CERAWEEK-OPEC, US energy chiefs to huddle again in Houston as rapport deepens


By Liz Hampton and Ron Bousso

(Reuters) – U.S. energy executives are set to meet top OPEC officials on Monday, people familiar with the matter said, for at least a fifth year at a Houston conference as the once rivals are now joint beneficiaries from enormous demand for their oil and gas.

The secretive dinner has been held almost annually at the CERAWeek energy conference. This year’s event will be the first with Haitham Al Ghais as secretary general for the Organization of the Petroleum Exporting Countries. He stepped into the role in August.

Top executives from U.S. companies, including the country’s No.1 natural gas producer EQT Corp and its rival Chesapeake Energy Corp, were among those invited, according to sources.

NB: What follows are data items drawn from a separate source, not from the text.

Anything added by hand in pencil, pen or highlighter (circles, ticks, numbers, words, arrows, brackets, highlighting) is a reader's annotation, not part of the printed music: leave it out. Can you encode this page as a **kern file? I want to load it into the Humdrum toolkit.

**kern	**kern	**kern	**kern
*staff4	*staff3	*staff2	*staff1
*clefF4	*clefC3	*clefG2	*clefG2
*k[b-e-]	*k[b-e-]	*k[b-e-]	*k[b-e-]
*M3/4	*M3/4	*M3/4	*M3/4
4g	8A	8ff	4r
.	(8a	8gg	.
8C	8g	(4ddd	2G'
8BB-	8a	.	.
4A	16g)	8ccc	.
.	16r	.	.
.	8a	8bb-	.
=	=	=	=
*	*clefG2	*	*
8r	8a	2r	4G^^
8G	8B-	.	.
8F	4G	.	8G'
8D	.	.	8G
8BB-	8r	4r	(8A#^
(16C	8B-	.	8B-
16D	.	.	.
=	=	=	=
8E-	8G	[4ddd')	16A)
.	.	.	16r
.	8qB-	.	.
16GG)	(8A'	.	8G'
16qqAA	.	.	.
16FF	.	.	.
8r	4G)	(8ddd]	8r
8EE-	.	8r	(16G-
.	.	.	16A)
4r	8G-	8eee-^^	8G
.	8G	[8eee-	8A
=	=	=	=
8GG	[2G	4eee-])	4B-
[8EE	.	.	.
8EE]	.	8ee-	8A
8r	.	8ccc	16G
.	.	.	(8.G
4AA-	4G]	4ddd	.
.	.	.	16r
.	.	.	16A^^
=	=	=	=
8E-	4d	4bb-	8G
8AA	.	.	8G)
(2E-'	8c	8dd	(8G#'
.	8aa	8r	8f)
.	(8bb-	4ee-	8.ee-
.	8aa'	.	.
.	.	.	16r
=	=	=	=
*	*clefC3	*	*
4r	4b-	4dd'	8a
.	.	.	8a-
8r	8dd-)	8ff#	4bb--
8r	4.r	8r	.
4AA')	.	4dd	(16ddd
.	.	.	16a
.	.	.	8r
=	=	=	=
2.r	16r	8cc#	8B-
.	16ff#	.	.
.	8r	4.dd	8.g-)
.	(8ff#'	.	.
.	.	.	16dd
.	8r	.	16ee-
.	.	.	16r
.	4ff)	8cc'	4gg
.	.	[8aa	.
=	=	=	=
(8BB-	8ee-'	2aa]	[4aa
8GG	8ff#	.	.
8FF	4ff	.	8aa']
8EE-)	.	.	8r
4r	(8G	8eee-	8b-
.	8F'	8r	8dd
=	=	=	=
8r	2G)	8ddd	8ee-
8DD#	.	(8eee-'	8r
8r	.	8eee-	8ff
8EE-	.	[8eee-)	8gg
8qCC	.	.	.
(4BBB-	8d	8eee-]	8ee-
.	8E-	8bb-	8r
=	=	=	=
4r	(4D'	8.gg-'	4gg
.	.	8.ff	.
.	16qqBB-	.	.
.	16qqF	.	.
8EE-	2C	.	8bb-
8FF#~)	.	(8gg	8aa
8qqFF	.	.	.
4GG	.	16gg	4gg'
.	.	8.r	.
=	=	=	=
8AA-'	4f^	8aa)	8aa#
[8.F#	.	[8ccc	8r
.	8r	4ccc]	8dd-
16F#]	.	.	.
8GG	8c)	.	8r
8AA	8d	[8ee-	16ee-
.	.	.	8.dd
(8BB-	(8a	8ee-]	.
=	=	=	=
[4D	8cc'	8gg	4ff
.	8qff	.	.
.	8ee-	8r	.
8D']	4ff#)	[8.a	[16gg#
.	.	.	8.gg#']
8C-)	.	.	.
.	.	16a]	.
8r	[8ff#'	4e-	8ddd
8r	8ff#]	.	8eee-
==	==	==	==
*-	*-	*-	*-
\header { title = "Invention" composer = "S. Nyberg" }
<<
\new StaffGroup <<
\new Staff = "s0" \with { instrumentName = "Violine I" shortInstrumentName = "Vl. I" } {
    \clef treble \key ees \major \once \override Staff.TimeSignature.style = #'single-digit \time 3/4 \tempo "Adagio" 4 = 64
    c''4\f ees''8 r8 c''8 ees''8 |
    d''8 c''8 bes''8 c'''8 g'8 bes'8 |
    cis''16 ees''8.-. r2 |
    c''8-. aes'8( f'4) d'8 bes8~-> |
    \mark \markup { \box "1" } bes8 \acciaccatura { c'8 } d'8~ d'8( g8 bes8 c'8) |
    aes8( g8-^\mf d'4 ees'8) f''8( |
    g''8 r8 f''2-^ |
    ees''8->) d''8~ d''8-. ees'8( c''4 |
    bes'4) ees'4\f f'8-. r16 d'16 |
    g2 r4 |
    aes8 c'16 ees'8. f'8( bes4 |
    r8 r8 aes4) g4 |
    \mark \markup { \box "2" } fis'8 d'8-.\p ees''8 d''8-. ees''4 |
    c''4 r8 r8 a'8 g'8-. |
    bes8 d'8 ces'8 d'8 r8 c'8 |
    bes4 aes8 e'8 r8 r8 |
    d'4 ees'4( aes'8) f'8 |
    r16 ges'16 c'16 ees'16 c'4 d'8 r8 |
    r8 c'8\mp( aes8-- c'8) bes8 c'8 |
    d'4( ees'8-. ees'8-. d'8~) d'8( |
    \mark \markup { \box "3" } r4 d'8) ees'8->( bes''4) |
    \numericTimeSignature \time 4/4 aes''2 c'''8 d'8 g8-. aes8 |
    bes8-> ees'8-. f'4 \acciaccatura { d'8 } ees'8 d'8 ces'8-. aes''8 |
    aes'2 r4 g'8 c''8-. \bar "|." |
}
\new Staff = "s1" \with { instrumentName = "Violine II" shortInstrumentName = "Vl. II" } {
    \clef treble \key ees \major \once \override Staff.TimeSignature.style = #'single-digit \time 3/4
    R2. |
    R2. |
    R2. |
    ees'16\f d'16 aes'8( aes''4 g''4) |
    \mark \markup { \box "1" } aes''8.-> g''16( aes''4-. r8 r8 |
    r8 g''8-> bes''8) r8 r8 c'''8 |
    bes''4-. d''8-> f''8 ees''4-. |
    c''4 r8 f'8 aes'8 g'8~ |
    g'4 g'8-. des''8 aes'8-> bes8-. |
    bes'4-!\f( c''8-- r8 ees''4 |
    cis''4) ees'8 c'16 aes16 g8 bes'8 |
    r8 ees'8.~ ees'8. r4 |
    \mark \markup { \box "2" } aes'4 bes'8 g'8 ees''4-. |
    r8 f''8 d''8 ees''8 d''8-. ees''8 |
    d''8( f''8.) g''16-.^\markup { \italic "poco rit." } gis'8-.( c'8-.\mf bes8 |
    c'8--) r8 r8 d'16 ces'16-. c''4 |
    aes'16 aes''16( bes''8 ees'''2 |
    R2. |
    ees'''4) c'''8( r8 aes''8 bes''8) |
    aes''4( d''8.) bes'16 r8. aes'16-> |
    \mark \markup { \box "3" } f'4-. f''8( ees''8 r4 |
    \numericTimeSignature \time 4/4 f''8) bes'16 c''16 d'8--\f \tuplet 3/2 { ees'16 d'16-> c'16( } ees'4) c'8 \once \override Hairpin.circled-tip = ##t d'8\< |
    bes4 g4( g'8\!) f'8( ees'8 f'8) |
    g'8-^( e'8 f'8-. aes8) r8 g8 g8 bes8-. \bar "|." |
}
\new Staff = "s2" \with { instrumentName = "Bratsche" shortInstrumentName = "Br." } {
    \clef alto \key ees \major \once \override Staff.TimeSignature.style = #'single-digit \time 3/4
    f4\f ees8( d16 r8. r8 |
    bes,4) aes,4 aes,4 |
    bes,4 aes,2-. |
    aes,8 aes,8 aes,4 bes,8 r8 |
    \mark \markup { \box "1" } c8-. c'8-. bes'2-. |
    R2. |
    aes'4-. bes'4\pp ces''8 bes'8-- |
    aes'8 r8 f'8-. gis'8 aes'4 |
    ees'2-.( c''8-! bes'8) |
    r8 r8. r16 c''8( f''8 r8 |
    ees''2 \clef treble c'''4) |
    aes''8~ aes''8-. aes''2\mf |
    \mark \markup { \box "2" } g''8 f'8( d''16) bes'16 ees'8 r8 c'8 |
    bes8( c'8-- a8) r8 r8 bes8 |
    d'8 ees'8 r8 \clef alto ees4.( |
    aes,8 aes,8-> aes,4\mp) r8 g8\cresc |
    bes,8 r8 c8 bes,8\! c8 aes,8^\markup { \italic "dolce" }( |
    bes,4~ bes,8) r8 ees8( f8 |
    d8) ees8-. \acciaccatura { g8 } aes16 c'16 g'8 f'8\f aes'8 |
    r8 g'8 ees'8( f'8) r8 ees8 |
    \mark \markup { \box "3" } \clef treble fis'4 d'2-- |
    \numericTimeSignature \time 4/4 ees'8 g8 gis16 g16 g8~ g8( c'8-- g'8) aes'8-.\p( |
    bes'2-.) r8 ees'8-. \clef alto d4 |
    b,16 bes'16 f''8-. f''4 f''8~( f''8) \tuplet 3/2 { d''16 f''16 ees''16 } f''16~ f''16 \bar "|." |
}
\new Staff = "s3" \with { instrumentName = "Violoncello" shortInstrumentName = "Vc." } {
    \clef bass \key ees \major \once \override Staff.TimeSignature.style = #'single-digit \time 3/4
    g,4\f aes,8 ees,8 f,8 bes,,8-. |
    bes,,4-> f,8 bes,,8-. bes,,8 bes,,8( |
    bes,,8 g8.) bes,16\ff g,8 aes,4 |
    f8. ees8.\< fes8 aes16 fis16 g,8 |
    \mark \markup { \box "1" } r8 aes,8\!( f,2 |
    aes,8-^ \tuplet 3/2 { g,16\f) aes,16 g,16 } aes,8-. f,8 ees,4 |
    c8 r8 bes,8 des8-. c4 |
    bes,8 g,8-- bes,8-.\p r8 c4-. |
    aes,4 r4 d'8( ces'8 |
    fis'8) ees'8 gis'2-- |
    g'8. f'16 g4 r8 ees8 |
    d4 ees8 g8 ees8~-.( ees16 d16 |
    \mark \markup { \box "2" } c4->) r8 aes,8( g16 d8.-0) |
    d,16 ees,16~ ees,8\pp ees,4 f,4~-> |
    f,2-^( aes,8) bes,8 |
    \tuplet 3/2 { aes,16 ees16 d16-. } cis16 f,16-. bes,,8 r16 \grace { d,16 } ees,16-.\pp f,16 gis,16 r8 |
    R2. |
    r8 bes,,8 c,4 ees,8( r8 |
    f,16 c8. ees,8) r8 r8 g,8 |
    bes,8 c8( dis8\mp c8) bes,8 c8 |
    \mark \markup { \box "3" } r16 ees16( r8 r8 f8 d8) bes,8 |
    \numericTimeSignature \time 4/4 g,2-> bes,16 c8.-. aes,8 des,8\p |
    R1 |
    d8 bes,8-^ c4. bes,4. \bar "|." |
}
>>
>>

U.S. executives who attend do not publicly discuss the dinners between the once-fierce adversaries. OPEC had viewed shale as an untamed force that undercut its revenue by bringing vast new oil supplies to market. More recently, relations have improved after investor demands for U.S. shale profits put the brakes on booming production.


This year’s private dinner comes at a tumultuous time for global markets with the war in Ukraine disrupting global oil and gas flows while enriching both producer groups.

U.S. oil producers have restrained spending and scaled back production growth in favor of investor returns. OPEC, in the meantime, has committed to cut members’ production by 2 million barrels per day, setting a floor on prices.

U.S. oil output is set to rise less than 600,000 bpd, down from around 2 million bpd in 2018 – a breakneck pace that had sparked tensions with OPEC as its market share declined.

In a show of how the acrimony has fallen away, U.S. officials at the conference last year – just after Russia’s invasion of Ukraine – gifted the former Secretary General Mohammad Barkindo a bottle of “Genuine Barnett Shale,” an homage to the region that helped spark the U.S. shale revolution.

Fewer OPEC officials are present at this year’s annual CERAWeek conferencing, with ministers from key countries including Saudi Arabia and Iraq absent from the attendee list.